People say that once they experience a parent’s death, they’re never the same. The day of my dad’s wake was a goodbye of an entirely different order. Grasping the fact of death may be unfathomable for a mere mortal, but there, as I stood for eight hours next to his open casket, the fact was in my face: this was the last time I’d see my father. Over those eight hours, I must have said goodbye every fifteen minutes.

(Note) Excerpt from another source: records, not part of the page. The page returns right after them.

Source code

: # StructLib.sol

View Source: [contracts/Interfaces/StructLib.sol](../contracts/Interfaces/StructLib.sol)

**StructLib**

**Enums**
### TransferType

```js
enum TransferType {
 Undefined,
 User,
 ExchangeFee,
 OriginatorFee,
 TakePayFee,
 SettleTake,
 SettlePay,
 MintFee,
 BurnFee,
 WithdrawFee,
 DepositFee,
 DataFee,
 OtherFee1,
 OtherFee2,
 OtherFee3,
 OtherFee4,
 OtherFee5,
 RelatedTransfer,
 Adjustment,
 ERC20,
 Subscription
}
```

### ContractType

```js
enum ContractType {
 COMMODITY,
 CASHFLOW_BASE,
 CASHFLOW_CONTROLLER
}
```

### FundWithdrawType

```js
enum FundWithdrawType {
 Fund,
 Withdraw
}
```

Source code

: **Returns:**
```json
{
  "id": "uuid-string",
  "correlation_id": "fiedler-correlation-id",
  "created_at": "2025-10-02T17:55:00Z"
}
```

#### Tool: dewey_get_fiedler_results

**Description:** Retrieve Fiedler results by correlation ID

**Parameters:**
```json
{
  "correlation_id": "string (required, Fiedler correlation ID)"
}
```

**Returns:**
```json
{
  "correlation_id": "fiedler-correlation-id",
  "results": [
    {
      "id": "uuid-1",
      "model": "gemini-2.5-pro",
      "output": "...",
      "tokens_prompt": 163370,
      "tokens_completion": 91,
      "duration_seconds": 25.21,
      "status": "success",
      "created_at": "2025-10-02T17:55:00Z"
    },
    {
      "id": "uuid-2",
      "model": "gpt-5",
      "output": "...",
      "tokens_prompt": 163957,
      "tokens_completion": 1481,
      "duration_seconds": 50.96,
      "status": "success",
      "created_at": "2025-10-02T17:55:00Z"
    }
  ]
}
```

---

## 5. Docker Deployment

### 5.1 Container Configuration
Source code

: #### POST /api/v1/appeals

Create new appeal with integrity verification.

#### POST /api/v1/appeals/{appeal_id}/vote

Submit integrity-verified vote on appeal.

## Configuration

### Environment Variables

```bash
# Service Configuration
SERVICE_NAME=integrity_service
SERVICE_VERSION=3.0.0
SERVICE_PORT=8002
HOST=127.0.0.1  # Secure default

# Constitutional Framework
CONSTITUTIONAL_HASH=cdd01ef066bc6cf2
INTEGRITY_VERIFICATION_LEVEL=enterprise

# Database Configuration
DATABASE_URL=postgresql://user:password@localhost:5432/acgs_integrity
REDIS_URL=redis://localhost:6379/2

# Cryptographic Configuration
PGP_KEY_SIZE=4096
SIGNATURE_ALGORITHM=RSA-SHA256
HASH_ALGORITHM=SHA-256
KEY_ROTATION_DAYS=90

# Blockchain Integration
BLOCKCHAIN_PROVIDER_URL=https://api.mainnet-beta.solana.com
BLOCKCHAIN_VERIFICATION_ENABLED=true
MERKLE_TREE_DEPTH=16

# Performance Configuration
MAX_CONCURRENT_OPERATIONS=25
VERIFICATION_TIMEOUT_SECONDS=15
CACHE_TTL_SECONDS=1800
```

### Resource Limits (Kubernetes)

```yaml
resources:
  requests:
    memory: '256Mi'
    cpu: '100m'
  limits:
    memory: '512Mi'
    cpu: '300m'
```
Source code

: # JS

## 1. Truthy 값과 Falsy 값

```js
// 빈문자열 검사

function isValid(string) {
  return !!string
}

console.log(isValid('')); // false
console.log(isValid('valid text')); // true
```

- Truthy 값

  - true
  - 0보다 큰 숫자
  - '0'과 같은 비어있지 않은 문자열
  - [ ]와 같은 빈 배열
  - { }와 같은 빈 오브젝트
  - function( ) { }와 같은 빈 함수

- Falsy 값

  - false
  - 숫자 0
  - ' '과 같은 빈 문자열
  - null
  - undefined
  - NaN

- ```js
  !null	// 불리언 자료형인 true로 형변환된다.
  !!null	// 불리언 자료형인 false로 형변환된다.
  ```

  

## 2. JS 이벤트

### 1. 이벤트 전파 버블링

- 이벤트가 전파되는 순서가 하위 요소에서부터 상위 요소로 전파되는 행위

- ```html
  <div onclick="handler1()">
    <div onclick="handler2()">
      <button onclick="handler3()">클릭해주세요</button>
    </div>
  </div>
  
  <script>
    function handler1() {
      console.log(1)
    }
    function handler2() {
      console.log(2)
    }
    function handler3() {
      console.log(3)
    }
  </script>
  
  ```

As we get older our break ups get more intense precisely because life has shown us that goodbyes are often of a certain permanence. There is no going back, no matter what one’s intentions are. Of course, break ups are not deaths, but they are deaths of a kind. They are emotional goodbyes, ones that we often try to control in a variety of outlandish ways: sending near funereal bouquets of flowers, crafting the most poetic or well structured email or, better yet, drafting an analog letter so well put and fail-safe it rivals a legal brief. Such actions aim to redirect the sinking ship to new, safe waters. However—and not that I know anything about this— with every effort, it may even push fate along. All of this is why break ups are a good source of comedy and death is, well, not so much. Man and his efforts to defeat Fate is always funny.

The end of a relationship hurts like nothing else because, among other reasons, the object of desire is still out there (alive!). Ah yes, the slow turning from something here to something there, from something present to something past, and the gut wrenching feeling of knowing that it’s happening. That door in the slanted hallway is slamming, and don’t count on it opening again, buddy boy.

Faced with all these operatic realizations, we are raw and often act a bit crazy, which is why I seem to write about break-ups like a spy novelist. Every emotional scar, every emotional high and emotional triumph comes out of hiding and are laid out in the broad daylight, stinging your eyes and causing you be nice to strangers and store clerks, your vulnerability making you drop your everyday callous behavior. During fresh moments like those I’ve even apologized to villains who deserved not apologies but public whippings. While one is experiencing the end of a relationship there’s a certain desperation for a connection, for forgiveness, for someone to tell us that this too shall pass.

Miraculously, it does all pass. But it does not always pass without damage. A friend of mine is worried that he cannot feel love anymore because maybe our bodies change—maybe it’s chemically impossible to love like we did when we were younger. I think it’s more about the bruises we acquire, and our success at healing and getting back on the horse.

But on this Blue Monday it is not a break up, as much as it is a goodbye to a very important friend as he leaves this troubled country. And like break-ups those are deep moments, ones that conjure up memories of saying goodbye to Superhero fantasies and Florentine utopias. Something may not be quite rotten in the state of Denmark, but it does sadden those of us left on the platform.